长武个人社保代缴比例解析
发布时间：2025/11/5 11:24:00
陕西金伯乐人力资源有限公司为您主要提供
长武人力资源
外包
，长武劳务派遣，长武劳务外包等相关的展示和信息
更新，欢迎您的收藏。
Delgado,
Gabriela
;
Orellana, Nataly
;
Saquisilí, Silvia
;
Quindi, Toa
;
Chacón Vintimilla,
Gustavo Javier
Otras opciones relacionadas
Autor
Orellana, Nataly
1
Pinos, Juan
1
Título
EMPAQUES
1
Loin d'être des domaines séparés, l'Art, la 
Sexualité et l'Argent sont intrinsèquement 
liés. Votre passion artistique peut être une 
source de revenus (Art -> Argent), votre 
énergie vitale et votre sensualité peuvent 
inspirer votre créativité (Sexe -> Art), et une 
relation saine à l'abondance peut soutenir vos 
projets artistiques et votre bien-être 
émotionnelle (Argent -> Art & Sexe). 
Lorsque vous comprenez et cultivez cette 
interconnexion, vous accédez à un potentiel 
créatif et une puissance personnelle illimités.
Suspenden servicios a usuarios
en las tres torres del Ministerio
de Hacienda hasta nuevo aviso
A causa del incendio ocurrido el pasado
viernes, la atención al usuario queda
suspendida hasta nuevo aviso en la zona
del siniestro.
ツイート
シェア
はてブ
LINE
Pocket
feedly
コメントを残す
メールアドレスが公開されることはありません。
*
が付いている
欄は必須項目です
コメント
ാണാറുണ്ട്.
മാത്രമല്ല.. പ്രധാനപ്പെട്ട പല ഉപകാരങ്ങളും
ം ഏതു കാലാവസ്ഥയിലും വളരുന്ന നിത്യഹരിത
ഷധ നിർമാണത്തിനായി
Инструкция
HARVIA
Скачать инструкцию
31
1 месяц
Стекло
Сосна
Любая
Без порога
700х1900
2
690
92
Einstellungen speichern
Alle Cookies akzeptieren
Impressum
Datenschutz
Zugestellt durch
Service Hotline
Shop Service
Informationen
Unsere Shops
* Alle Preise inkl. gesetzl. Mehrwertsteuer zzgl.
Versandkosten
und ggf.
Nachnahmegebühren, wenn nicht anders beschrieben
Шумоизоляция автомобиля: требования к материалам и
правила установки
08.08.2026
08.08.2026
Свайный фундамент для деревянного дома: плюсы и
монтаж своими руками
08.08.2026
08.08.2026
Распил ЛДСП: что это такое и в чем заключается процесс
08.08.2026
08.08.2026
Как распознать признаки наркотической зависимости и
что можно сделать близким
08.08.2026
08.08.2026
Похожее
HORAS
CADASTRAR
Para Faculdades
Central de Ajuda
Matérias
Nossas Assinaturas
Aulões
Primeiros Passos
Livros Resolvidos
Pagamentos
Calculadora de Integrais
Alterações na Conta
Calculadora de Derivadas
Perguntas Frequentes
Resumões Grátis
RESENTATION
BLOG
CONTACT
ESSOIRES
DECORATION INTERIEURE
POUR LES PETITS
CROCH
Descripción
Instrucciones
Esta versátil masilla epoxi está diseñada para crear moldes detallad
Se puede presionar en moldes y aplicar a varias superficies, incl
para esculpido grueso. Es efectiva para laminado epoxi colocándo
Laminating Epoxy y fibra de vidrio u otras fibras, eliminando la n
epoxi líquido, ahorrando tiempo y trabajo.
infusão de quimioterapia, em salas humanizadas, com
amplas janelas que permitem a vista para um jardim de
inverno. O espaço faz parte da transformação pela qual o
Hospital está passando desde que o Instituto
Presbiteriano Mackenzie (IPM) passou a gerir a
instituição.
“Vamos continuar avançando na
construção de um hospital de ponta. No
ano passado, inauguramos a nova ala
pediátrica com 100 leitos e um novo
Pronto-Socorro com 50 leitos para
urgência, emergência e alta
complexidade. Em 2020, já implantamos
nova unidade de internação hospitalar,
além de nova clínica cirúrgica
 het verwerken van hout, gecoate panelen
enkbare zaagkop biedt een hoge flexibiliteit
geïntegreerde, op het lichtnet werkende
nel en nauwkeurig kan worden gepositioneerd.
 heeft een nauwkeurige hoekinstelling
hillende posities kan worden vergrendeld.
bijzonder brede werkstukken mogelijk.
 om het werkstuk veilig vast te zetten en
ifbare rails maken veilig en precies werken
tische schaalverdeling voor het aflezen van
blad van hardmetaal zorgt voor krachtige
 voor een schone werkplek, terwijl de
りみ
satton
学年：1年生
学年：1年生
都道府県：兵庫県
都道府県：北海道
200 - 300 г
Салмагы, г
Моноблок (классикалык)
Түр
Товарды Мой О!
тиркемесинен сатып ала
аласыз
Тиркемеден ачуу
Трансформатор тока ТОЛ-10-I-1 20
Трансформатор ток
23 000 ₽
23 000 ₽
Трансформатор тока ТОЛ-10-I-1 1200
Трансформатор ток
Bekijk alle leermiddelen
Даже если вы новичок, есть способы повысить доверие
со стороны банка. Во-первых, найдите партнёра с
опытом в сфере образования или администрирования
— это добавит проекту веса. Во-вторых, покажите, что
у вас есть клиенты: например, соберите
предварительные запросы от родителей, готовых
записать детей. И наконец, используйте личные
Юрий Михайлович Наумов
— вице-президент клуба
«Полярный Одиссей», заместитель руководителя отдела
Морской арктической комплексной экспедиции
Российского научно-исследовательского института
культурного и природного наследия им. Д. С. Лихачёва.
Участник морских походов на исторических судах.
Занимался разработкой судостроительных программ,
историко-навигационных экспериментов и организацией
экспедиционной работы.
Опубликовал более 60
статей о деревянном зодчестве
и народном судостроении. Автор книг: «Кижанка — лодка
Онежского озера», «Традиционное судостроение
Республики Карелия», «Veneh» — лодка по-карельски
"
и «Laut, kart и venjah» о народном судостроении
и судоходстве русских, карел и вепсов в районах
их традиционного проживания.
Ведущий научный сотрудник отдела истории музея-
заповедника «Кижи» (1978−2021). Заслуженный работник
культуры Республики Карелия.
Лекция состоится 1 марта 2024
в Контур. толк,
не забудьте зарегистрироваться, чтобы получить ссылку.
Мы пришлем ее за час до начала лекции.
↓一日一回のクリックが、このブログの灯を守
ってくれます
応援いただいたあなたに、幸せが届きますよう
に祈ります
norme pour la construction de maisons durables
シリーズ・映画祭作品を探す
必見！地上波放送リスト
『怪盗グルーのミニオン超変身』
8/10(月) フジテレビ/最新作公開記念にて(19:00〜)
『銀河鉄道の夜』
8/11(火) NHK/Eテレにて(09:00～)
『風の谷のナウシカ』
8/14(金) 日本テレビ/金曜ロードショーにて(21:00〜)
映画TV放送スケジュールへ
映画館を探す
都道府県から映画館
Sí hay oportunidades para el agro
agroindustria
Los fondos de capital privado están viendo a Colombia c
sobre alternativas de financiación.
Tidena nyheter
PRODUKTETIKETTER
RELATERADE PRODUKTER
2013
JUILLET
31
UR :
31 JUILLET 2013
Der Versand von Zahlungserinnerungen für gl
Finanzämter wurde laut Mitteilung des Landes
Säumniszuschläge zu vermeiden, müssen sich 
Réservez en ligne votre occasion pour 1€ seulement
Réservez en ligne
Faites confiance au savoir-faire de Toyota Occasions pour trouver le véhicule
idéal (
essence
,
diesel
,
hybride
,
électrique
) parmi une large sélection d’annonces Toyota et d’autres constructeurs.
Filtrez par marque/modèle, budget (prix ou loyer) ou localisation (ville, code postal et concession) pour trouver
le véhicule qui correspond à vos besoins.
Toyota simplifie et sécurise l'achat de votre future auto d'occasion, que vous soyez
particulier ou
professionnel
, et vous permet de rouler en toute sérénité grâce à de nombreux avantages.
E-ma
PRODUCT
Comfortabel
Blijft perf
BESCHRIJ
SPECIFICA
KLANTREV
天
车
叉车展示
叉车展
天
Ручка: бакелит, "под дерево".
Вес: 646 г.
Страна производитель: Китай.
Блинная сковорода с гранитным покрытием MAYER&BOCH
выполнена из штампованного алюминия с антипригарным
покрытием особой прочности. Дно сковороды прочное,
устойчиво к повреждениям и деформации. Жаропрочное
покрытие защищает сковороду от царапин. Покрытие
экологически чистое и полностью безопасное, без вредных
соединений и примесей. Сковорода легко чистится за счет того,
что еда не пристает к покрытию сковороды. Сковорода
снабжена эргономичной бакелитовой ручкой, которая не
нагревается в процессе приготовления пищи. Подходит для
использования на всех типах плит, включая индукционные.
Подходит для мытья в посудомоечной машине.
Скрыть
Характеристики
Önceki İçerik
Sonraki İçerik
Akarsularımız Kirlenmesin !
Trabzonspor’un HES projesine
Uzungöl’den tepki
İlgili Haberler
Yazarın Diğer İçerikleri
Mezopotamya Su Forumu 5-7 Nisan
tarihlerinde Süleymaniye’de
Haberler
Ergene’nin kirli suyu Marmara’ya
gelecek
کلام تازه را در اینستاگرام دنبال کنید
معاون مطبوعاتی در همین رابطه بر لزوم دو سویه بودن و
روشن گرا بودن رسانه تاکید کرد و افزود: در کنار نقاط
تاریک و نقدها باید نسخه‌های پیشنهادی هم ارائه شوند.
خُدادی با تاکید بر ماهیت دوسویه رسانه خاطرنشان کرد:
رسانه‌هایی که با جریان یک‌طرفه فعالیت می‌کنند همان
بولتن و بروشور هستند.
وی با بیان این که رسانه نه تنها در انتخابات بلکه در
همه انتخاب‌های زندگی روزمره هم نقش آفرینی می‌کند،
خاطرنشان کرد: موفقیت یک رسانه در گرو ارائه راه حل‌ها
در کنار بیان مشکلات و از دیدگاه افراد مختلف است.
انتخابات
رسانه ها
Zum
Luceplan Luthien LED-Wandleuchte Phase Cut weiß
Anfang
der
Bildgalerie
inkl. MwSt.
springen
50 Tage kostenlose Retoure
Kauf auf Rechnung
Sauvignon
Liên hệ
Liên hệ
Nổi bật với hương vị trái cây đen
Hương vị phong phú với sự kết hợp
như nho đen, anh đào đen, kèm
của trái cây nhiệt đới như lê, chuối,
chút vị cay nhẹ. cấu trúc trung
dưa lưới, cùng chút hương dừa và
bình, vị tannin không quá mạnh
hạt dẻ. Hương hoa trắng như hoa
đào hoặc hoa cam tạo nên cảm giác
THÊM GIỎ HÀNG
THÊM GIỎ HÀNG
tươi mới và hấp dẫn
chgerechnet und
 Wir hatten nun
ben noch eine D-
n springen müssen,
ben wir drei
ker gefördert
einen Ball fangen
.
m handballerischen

EXERCISE >>
Starting at the first line of the records above, please copy every line exactly through the line containing "Einstellungen speichern", and stop there.

OUTPUT OF THE EXERCISE >>
长武个人社保代缴比例解析
发布时间：2025/11/5 11:24:00
陕西金伯乐人力资源有限公司为您主要提供
长武人力资源
外包
，长武劳务派遣，长武劳务外包等相关的展示和信息
更新，欢迎您的收藏。
Delgado,
Gabriela
;
Orellana, Nataly
;
Saquisilí, Silvia
;
Quindi, Toa
;
Chacón Vintimilla,
Gustavo Javier
Otras opciones relacionadas
Autor
Orellana, Nataly
1
Pinos, Juan
1
Título
EMPAQUES
1
Loin d'être des domaines séparés, l'Art, la 
Sexualité et l'Argent sont intrinsèquement 
liés. Votre passion artistique peut être une 
source de revenus (Art -> Argent), votre 
énergie vitale et votre sensualité peuvent 
inspirer votre créativité (Sexe -> Art), et une 
relation saine à l'abondance peut soutenir vos 
projets artistiques et votre bien-être 
émotionnelle (Argent -> Art & Sexe). 
Lorsque vous comprenez et cultivez cette 
interconnexion, vous accédez à un potentiel 
créatif et une puissance personnelle illimités.
Suspenden servicios a usuarios
en las tres torres del Ministerio
de Hacienda hasta nuevo aviso
A causa del incendio ocurrido el pasado
viernes, la atención al usuario queda
suspendida hasta nuevo aviso en la zona
del siniestro.
ツイート
シェア
はてブ
LINE
Pocket
feedly
コメントを残す
メールアドレスが公開されることはありません。
*
が付いている
欄は必須項目です
コメント
ാണാറുണ്ട്.
മാത്രമല്ല.. പ്രധാനപ്പെട്ട പല ഉപകാരങ്ങളും
ം ഏതു കാലാവസ്ഥയിലും വളരുന്ന നിത്യഹരിത
ഷധ നിർമാണത്തിനായി
Инструкция
HARVIA
Скачать инструкцию
31
1 месяц
Стекло
Сосна
Любая
Без порога
700х1900
2
690
92
Einstellungen speichern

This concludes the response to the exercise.